I am working out a homework problem about Riemann Integrals and the question is as follows:
Suppose that $f$ is integrable on $[a, b]$, then $\exists \ x \in [a, b] s.t. \int_a^{x}f=\int_x^{b}f$. Is it always possible to choose $x$ to be in $(a, b)$?
I have managed to prove the first part and now I am attempting the second part of the question.
This is my reasoning:
Let $f$ be a function such that choosing $x=a$ means $\int_a^{a}f=\int_a^{b}f$.
Now $\int_a^{a}f=0 \implies \int_a^{b}f=0$ and for this to be true, $f$ must be a function defined at only one point, ie $a=b$, which brings me to my question: is a function defined at a only one point Riemann Integrable and is the rest of my reasoning correct?

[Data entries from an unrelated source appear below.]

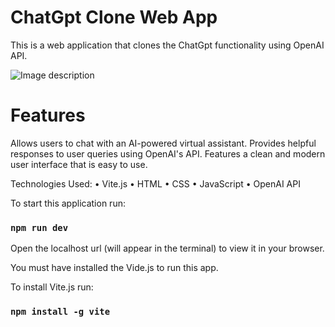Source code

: # ChatGpt Clone Web App
This is a web application that clones the ChatGpt functionality using OpenAI API.

![Image description](image_file_path)


# Features
Allows users to chat with an AI-powered virtual assistant.
Provides helpful responses to user queries using OpenAI's API.
Features a clean and modern user interface that is easy to use.

Technologies Used:
• Vite.js
• HTML
• CSS
• JavaScript
• OpenAI API

To start this application run:

### `npm run dev`

Open the localhost url (will appear in the terminal) to view it in your browser.

You must have installed the Vide.js to run this app.

To install Vite.js run:

### `npm install -g vite`
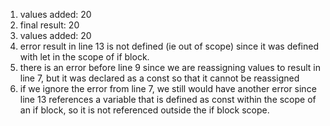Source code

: 1. values added: 20
2. final result: 20
3. values added: 20
4. error result in line 13 is not defined (ie out of scope) since it was defined with let in the scope of if block.
5. there is an error before line 9 since we are reassigning values to result in line 7, but it was declared as a const so that it cannot be reassigned
6. if we ignore the error from line 7, we still would have another error since line 13 references a variable that is defined as const within the scope of an if block, so it is not referenced outside the if block scope.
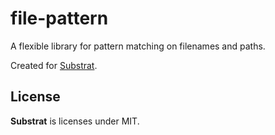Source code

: # file-pattern 

A flexible library for pattern matching on filenames and paths. 

Created for [Substrat](https://github.com/BonsaiDen/substrat).


## License

**Substrat** is licenses under MIT.

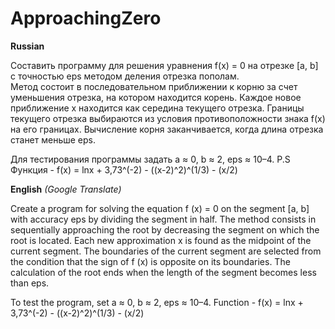 # ApproachingZero

**Russian**

Составить  программу  для  решения  уравнения f(х) = 0 на отрезке [a, b] с точностью eps методом деления  отрезка  пополам.  
Метод  состоит в  последовательном приближении к корню за счет уменьшения отрезка, на котором находится корень. 
Каждое новое приближение х находится как середина текущего отрезка. 
Границы  текущего  отрезка  выбираются  из  условия  противоположности  знака f(х) на его границах. 
Вычисление корня заканчивается, когда длина отрезка станет меньше eps.  

Для тестирования программы задать а ≈ 0, b ≈ 2, eps ≈ 10–4. 
P.S
Функция - 
f(x) = lnx + 3,73^(-2) - ((x-2)^2)^(1/3) - (x/2)

**English** *(Google Translate)*

Create a program for solving the equation f (x) = 0 on the segment [a, b] with accuracy eps by dividing the segment in half.
The method consists in sequentially approaching the root by decreasing the segment on which the root is located.
Each new approximation x is found as the midpoint of the current segment.
The boundaries of the current segment are selected from the condition that the sign of f (x) is opposite on its boundaries.
The calculation of the root ends when the length of the segment becomes less than eps. 

To test the program, set а ≈ 0, b ≈ 2, eps ≈ 10–4.
Function -
f(x) = lnx + 3,73^(-2) - ((x-2)^2)^(1/3) - (x/2)
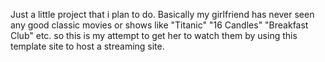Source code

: Just a little project that i plan to do. Basically my girlfriend has never seen any good classic movies or shows like "Titanic" "16 Candles" "Breakfast Club" etc. so this is my attempt to get her to watch them by using this template site to host a streaming site.
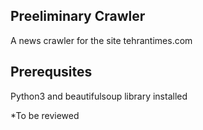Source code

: Preeliminary Crawler
-------------------------------------------

A news crawler for the site tehrantimes.com

Prerequsites
-------------------------------------------

Python3 and beautifulsoup library installed
 
*To be reviewed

Yes, provided that $\int_a^b f\ne 0$.
For example, if $f(x)=x$, and $[a,b]=[-1,1]$, then $\int_{-1}^x t\,dt=\frac{1}{2}(x^2-1)$, while $\int_x^1 t\,dt=\frac{1}{2}(1-x^2)$ and $$ \int_{-1}^x t\,dt=\int_x^1 t\,dt\quad\Longrightarrow\quad x=\pm 1, $$ and hence $x\not\in (-1,1)$.